◆ Exercise directions
List, from the lines below, each one with "this" in it.

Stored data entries
*****

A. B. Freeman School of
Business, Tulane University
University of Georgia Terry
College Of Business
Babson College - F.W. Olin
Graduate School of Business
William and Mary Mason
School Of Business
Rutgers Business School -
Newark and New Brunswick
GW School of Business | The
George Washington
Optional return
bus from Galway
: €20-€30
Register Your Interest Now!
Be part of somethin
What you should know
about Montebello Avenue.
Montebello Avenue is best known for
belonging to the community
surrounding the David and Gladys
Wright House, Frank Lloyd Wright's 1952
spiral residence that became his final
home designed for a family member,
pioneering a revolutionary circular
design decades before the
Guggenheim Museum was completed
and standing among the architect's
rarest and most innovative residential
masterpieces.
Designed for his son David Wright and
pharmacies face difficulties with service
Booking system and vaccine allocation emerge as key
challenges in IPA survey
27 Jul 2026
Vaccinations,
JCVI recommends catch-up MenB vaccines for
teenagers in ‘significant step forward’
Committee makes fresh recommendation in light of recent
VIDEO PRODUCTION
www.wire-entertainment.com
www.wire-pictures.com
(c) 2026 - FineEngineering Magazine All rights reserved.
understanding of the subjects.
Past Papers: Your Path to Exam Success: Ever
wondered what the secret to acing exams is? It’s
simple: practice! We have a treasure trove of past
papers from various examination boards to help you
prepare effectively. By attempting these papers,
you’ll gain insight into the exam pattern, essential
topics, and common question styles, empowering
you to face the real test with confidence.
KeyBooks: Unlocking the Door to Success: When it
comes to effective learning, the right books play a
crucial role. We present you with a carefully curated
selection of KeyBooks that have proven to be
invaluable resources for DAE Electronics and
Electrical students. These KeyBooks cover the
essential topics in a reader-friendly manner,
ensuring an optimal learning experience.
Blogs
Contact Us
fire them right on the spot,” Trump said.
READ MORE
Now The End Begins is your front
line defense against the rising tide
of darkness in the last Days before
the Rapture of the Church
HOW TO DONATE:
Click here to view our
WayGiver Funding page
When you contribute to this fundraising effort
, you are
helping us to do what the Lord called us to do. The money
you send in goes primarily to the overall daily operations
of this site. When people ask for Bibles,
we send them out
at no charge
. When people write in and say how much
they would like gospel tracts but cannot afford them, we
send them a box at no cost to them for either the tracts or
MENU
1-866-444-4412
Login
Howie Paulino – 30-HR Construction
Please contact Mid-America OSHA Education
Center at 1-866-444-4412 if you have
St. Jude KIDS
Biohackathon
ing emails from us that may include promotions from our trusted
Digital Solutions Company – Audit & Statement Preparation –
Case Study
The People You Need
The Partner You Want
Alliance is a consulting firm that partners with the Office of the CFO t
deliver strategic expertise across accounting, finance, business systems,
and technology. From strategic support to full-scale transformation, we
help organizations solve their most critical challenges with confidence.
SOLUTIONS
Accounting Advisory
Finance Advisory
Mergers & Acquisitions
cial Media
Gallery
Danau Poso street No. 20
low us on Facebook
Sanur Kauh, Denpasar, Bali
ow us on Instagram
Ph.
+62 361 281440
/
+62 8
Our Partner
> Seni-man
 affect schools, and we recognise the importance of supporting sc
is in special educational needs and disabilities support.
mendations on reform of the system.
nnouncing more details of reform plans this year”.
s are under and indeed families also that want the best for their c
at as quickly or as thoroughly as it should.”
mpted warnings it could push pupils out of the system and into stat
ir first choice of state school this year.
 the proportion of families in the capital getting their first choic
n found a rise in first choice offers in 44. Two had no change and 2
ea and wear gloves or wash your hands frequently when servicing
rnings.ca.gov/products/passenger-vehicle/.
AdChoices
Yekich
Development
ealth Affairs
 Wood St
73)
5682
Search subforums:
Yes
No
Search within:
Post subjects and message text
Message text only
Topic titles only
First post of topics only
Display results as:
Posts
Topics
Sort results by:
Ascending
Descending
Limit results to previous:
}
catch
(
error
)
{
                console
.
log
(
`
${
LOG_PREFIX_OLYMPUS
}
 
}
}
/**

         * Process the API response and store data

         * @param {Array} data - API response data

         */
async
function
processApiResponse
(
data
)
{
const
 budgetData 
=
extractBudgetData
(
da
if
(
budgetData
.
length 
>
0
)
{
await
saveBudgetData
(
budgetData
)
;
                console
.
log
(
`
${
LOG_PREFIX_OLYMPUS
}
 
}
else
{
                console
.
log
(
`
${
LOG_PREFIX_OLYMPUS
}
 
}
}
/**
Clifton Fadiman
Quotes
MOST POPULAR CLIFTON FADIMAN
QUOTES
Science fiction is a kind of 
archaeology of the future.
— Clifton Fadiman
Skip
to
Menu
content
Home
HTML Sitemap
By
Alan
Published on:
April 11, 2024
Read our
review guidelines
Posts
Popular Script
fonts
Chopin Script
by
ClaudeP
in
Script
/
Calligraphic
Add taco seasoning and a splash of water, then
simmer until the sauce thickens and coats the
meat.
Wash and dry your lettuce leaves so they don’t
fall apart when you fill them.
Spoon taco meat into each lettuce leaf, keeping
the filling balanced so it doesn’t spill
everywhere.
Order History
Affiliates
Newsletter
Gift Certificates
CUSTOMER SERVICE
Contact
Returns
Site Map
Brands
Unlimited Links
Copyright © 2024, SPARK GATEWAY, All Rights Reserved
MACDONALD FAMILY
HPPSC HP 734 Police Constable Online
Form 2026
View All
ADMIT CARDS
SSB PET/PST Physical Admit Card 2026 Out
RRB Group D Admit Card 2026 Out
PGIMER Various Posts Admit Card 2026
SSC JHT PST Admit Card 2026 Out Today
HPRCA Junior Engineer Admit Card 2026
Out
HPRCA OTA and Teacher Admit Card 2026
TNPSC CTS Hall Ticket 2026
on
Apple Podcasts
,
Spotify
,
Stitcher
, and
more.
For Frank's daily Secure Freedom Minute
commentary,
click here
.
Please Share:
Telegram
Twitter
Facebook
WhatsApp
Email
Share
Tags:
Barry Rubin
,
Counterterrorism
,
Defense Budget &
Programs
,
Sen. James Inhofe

*****

◆ Result of the exercise
When you contribute to this fundraising effort
of this site. When people ask for Bibles,
nnouncing more details of reform plans this year”.
ir first choice of state school this year.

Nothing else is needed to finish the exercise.